[INPUT DATA Boundary: Start]
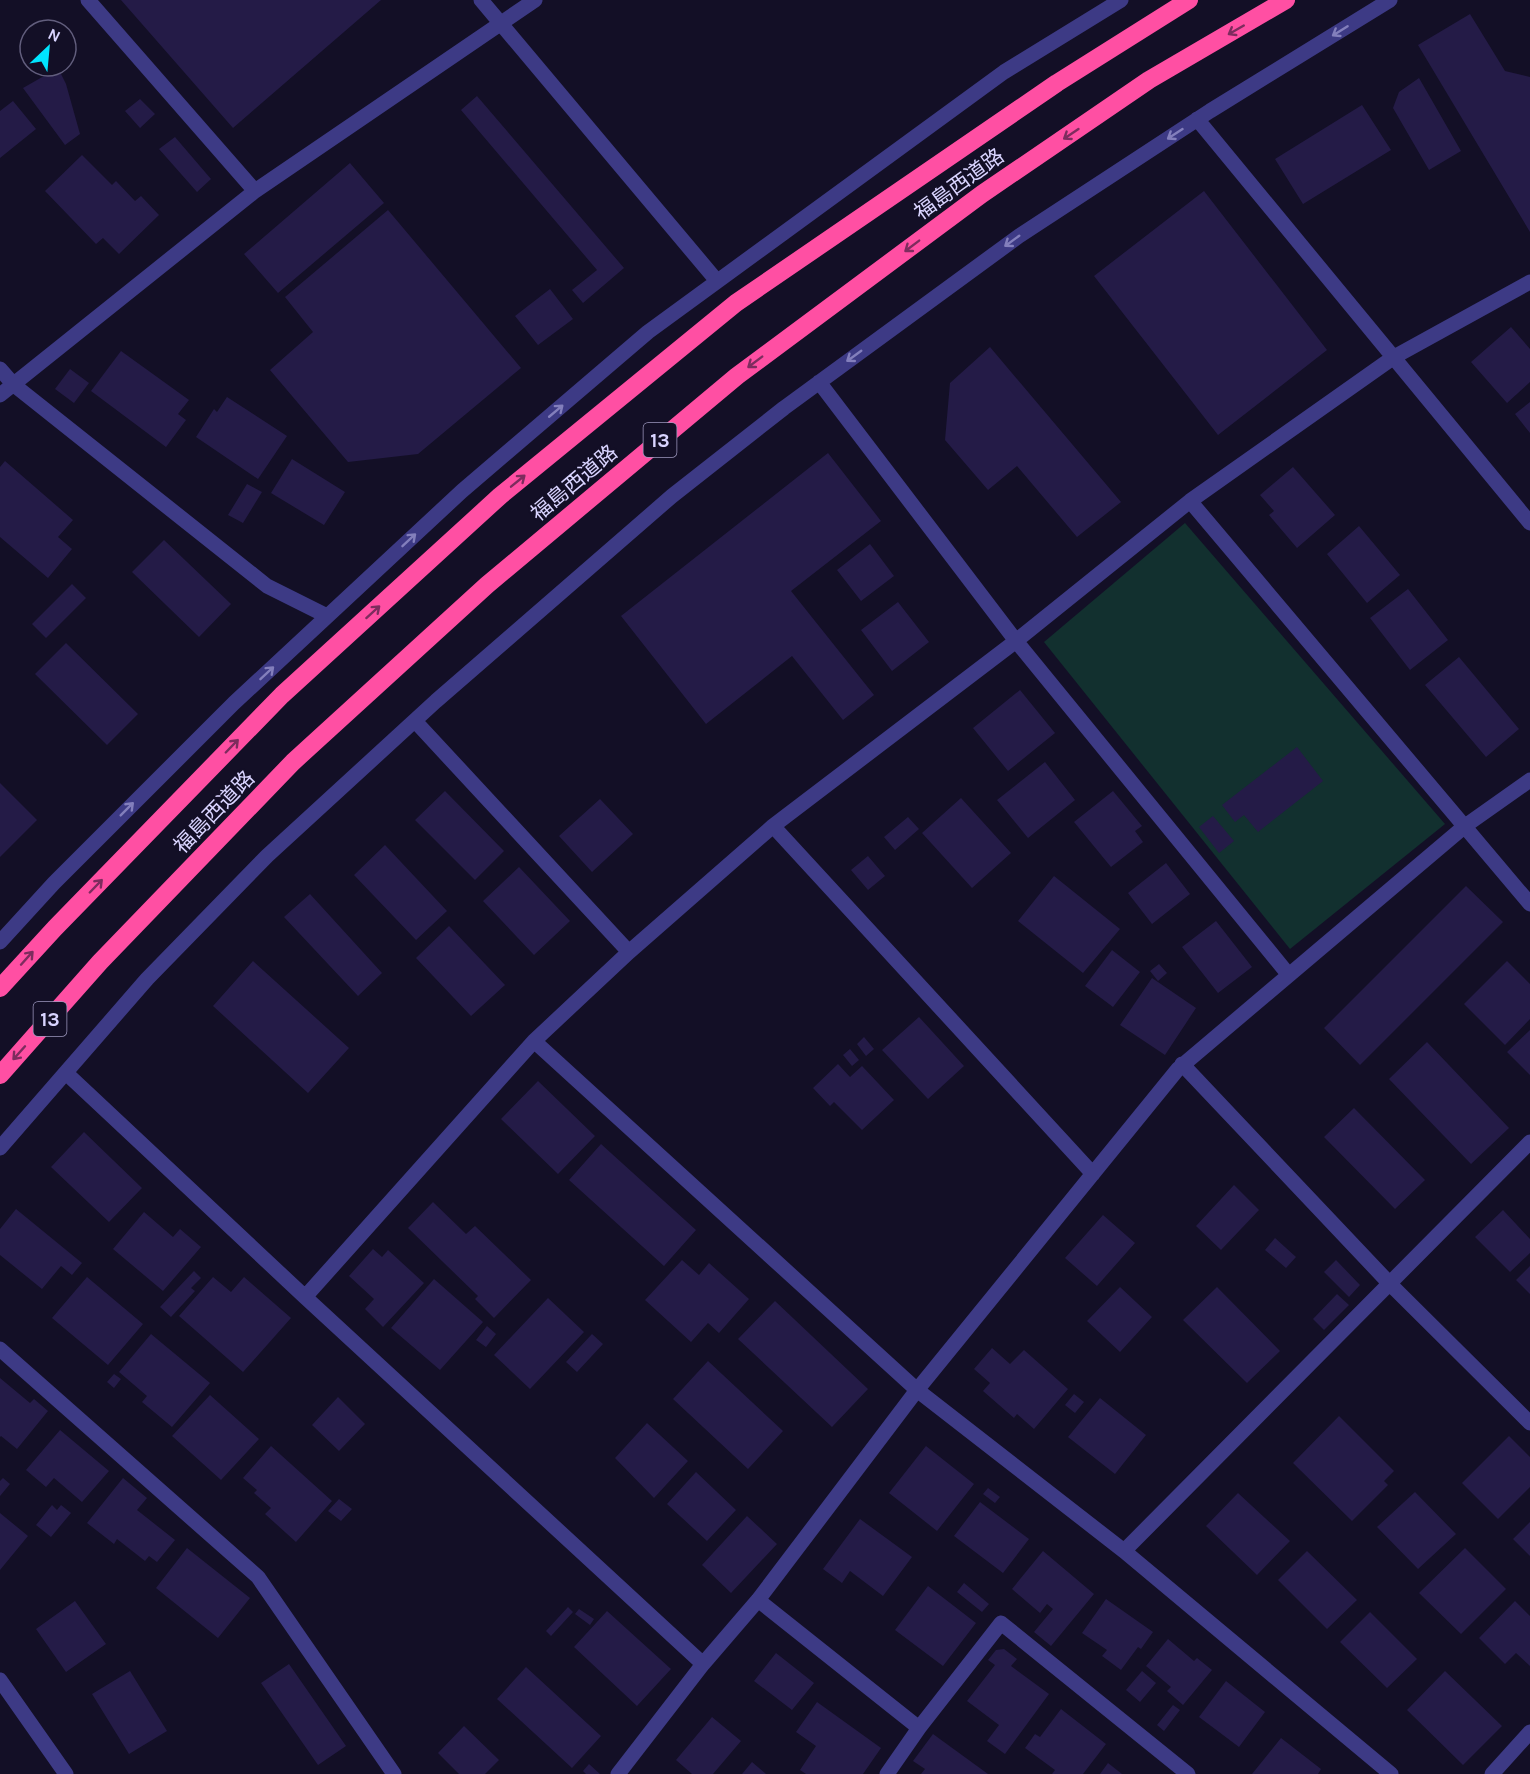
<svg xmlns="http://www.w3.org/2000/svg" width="1530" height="1774" font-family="Karla,'Noto Sans JP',sans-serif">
<rect width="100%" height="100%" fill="#130f26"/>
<path fill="#12302f" d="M1185,523L1445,824L1290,949L1044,642Z"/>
<path fill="#241b47" d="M121,0H381L233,128Z
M1470,14L1505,71L1530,77V232L1418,45Z
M58,68L66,84L80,134L65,145L23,88Z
M1419,78L1461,151L1429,170L1393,108L1399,92Z
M477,96L624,268L583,303L572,290L597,270L461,110Z
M140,99L155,114L140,128L125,111Z
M13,101L36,129L0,158V111Z
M1362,105L1391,150L1303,204L1275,159Z
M175,137L211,179L197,192L159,149Z
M82,155L112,185L116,181L135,201L141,196L159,215L119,254L103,238L96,244L45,191Z
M350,163L384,203L278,293L244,254Z
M1204,191L1327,350L1218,435L1094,276Z
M388,210L521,368L418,454L348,462L270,370L313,332L285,297Z
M550,289L573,319L538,345L515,316Z
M1511,327L1530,349V382L1507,403L1471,362Z
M990,347L1121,502L1077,537L1017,466L988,490L945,440L950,383Z
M121,351L189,400L178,414L186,420L166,447L91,391Z
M70,369L89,383L74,403L55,389Z
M227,397L287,436L258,479L196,437L214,409L217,412Z
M1530,402V433L1515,414Z
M828,453L881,521L791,591L874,695L843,720L792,656L706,724L621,616Z
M292,459L345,492L324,525L271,493Z
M5,461L73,520L58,537L72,549L48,578L0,537V467Z
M1293,467L1335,515L1297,548L1269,515L1274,511L1260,495Z
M247,484L262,492L243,523L228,515Z
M1359,526L1400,575L1367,603L1327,554Z
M164,540L231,604L199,637L132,572Z
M870,544L894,576L861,601L837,570Z
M72,584L86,598L46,638L32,624Z
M1408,589L1448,640L1410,670L1370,618Z
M898,602L929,642L892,671L861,630Z
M66,643L138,714L107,745L35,674Z
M1459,657L1519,729L1486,757L1425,685Z
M1020,690L1055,733L1008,771L973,728Z
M1297,747L1323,781L1258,832L1244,815L1235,822L1222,805Z
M1045,762L1075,800L1028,838L997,800Z
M0,783L37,820L0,857Z
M445,791L504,851L475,880L415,820Z
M1113,791L1142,826L1135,831L1143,842L1111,867L1074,822Z
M961,798L1011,853L972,888L922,833Z
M600,799L633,834L592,872L559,836Z
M1213,816L1234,841L1219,853L1199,827Z
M908,817L919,829L895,850L884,837Z
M385,845L447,911L416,940L354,875Z
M868,856L885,876L868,890L851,870Z
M1166,863L1190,894L1152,924L1128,893Z
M519,867L570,921L534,955L483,901Z
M1054,876L1120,929L1083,973L1018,921Z
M1466,886L1503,922L1360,1065L1324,1028Z
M310,894L382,973L358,996L284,917Z
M1216,921L1252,967L1218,993L1182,947Z
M449,926L505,985L471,1016L416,958Z
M1112,950L1140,972L1113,1007L1085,986Z
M253,961L349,1048L308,1093L213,1006Z
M1507,961L1530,984V1019L1505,1045L1464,1004Z
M1159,964L1167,973L1158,981L1150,971Z
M1152,978L1196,1008L1165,1055L1120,1025Z
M919,1017L964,1066L928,1099L882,1050Z
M1530,1030V1075L1507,1052Z
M864,1037L874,1049L866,1056L857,1044Z
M1427,1042L1509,1128L1471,1164L1389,1079Z
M850,1049L859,1060L852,1066L843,1055Z
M838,1064L850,1077L862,1066L894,1100L862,1130L834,1102L830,1106L813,1088Z
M538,1081L595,1136L558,1174L501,1119Z
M1354,1108L1425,1180L1395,1209L1324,1137Z
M84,1132L142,1188L109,1222L51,1167Z
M601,1144L696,1230L664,1266L569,1180Z
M1234,1185L1259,1210L1221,1250L1196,1226Z
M433,1202L466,1234L475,1226L531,1280L494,1318L475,1299L478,1296L408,1228Z
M16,1209L82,1263L72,1275L61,1266L42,1289L0,1255V1229Z
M1503,1210L1530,1239V1253L1510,1272L1475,1237Z
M144,1212L173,1237L180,1229L201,1247L163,1291L113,1249Z
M1103,1215L1135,1243L1097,1286L1065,1258Z
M1275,1238L1296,1257L1286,1268L1265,1250Z
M373,1249L382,1257L388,1250L424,1283L383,1327L365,1309L374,1299L349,1276Z
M682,1260L699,1275L709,1263L749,1299L719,1333L708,1323L691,1342L645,1300Z
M1336,1260L1360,1285L1349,1297L1324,1272Z
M1530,1266V1294L1516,1280Z
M194,1271L201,1278L191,1288L195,1291L171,1317L160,1307Z
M87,1277L143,1324L108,1365L52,1318Z
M213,1277L231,1292L244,1277L291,1318L243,1372L179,1316Z
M434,1279L483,1322L440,1370L391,1328Z
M1120,1287L1152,1317L1120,1352L1087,1321Z
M1217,1287L1280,1351L1247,1383L1183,1320Z
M1337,1294L1349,1305L1324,1330L1313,1319Z
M548,1298L584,1332L530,1389L494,1355Z
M775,1301L868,1389L832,1427L738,1339Z
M487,1326L496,1334L486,1347L476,1340Z
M151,1334L210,1383L172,1427L142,1402L147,1396L119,1372Z
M592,1334L603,1344L577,1372L566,1362Z
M992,1348L1010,1364L1024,1350L1068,1389L1034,1429L1017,1414L1014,1418L983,1391L990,1383L974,1369Z
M708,1361L783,1431L748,1469L673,1399Z
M114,1374L121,1379L114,1388L107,1382Z
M0,1378L30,1403L34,1399L48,1411L17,1449L1,1436L0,1437Z
M1074,1394L1084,1402L1075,1413L1065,1405Z
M210,1395L259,1439L221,1480L172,1436Z
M338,1397L365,1424L339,1451L312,1425Z
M1100,1398L1146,1435L1115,1474L1068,1437Z
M1339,1416L1394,1471L1384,1481L1388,1485L1352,1521L1293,1463Z
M647,1423L688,1461L654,1498L615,1458Z
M60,1430L109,1471L82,1502L54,1478L46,1487L26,1470Z
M1509,1436L1530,1457V1487L1498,1519L1462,1483Z
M271,1446L332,1501L296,1542L265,1514L271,1508L254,1493L257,1490L243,1478Z
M926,1446L974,1484L937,1531L889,1493Z
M696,1472L736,1510L707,1541L667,1504Z
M3,1478L10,1484L0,1496V1481Z
M123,1478L147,1498L137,1510L175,1540L157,1562L149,1556L145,1561L117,1539L114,1544L87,1523Z
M988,1488L1000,1497L995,1503L983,1494Z
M1415,1492L1456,1534L1418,1569L1377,1527Z
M1238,1493L1290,1541L1257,1575L1206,1526Z
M339,1499L352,1509L341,1521L328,1511Z
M980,1502L1029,1539L1003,1573L954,1536Z
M52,1505L57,1510L61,1505L71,1513L51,1537L36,1525Z
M0,1513L28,1536L0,1570Z
M747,1516L777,1544L731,1593L702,1565Z
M860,1519L912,1557L883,1596L850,1571L842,1583L823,1569Z
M1530,1522V1556L1513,1539Z
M187,1548L250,1598L218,1638L156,1588Z
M1465,1548L1506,1589L1461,1634L1419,1593Z
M1043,1551L1094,1594L1051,1646L1034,1632L1053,1609L1047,1604L1040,1613L1012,1589Z
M1307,1551L1357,1600L1327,1629L1278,1580Z
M964,1583L989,1604L982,1612L957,1592Z
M928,1586L976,1623L943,1666L895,1630Z
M1106,1599L1153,1632L1141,1649L1138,1647L1121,1670L1102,1656L1107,1650L1082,1633Z
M75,1601L106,1644L66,1672L36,1629Z
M1515,1601L1530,1616V1666L1516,1653L1505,1664L1479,1638Z
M568,1607L573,1612L551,1636L546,1631Z
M579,1609L594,1619L590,1625L575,1614Z
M607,1611L671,1669L637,1706L574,1647Z
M1370,1612L1417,1659L1387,1688L1340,1642Z
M1168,1639L1194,1661L1197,1658L1212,1670L1183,1705L1167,1691L1171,1687L1146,1666Z
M1004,1649L1017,1659L1011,1666L1049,1694L1005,1754L987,1741L999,1725L967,1701L995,1665L988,1660L996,1650Z
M776,1653L814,1683L792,1710L754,1681Z
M289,1664L346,1746L318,1765L261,1683Z
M526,1667L601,1736L572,1768L497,1699Z
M130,1671L167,1731L129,1754L92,1694Z
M1142,1671L1156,1683L1140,1702L1126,1690Z
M1445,1671L1502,1726L1463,1765L1407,1710Z
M1226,1681L1265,1712L1239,1747L1199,1717Z
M817,1702L881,1748L863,1774H806L800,1770L816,1746L796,1732Z
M1173,1705L1180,1710L1164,1731L1157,1725Z
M1061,1709L1106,1744L1083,1774H1052L1055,1770L1025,1748L1035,1734L1040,1737Z
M712,1717L741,1741L713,1774H692L676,1760Z
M464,1726L499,1760L485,1774H459L438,1753Z
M933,1734L988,1774H921L925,1769L913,1761Z
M1281,1738L1321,1769L1318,1774H1252Z
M752,1762L766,1774H742Z
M1108,1763L1122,1774H1100Z
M589,1764L600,1774H586L583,1771Z"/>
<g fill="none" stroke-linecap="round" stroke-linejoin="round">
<path stroke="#3d3a85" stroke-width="15" d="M88,0L255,191
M481,0L717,281
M1197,119L1530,523
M0,369L14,385L267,586L327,616
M819,382L1016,641L1288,974
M0,395L255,191L535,0
M1190,501L1530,904
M415,721L629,952
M773,826L1093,1174
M0,942L54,883L234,703L462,491L648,332L1004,72L1121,0
M534,1041L917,1390L1124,1551L1391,1774
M1182,1064L1391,1285L1530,1423
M66,1073L305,1297L703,1664
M0,1148L147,979L267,856L436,701L672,496L784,408L1019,236L1210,111L1390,0
M305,1297L534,1041L629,952L773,826L1016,641L1190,501L1394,357L1530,282
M0,1349L258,1577L394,1774
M1124,1551L1530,1142
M758,1600L919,1728
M0,1680L66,1774
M618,1774L703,1664L758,1600L917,1390L1178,1069L1465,826L1530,780
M887,1774L919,1728L1001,1623L1188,1774
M1492,1774L1530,1732"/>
<path stroke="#ff4fa3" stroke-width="18" d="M0,988L55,928L282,695L500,496L736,303L1057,83L1189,0
M0,1075L100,962L293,762L487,585L737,376L982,194L1149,80L1286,0"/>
</g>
<defs><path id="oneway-shaft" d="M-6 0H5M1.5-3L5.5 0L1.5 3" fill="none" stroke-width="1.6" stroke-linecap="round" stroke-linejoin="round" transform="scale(1.5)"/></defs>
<g stroke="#7d2c5e">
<use href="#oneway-shaft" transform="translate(1236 30) rotate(150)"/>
<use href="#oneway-shaft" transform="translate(1071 134) rotate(146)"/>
<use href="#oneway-shaft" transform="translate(912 246) rotate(143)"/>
<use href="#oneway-shaft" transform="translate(755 362) rotate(143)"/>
<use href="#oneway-shaft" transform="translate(518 481) rotate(-39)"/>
<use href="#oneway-shaft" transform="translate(373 612) rotate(-42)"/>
<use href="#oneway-shaft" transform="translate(232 746) rotate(-46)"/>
<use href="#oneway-shaft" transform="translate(96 886) rotate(-46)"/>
<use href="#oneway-shaft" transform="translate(27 958) rotate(-48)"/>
<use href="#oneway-shaft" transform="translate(19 1053) rotate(132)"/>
</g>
<g stroke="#837fbc">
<use href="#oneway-shaft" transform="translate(1340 31) rotate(148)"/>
<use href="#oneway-shaft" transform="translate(1175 134) rotate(147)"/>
<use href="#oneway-shaft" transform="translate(1012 241) rotate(144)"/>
<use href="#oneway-shaft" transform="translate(854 356) rotate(144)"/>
<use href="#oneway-shaft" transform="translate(556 411) rotate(-40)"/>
<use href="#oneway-shaft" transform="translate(409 540) rotate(-43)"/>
<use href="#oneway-shaft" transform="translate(267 673) rotate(-43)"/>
<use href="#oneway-shaft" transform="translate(127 809) rotate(-45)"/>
</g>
<g text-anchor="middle" stroke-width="4.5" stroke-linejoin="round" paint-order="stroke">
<g fill="#130f26" stroke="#9e99be" stroke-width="1.5">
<rect x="643.5" y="423" width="33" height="34" rx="4.5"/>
<rect x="33.5" y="1002" width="33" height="34" rx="4.5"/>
</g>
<g font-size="20" font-weight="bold" fill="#d9d4ff">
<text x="660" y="447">13</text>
<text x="50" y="1026">13</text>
</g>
<g font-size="21" fill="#d9d4ff" stroke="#130f26">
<text transform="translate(959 184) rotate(-36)" y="7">福島西道路</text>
<text transform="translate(574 483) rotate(-40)" y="7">福島西道路</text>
<text transform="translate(214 812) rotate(-46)" y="7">福島西道路</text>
</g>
</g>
<g transform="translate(48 48) rotate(26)"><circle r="28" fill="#130f26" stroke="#625e7d" stroke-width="1.5"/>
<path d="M0-4.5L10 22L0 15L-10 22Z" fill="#00e5ff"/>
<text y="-9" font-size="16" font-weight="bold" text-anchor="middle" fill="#d9d4ff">N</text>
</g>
</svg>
[INPUT DATA Boundary: End]
Search the listing above for "weight" and copy every line that holds it.

<g font-size="20" font-weight="bold" fill="#d9d4ff">
<text y="-9" font-size="16" font-weight="bold" text-anchor="middle" fill="#d9d4ff">N</text>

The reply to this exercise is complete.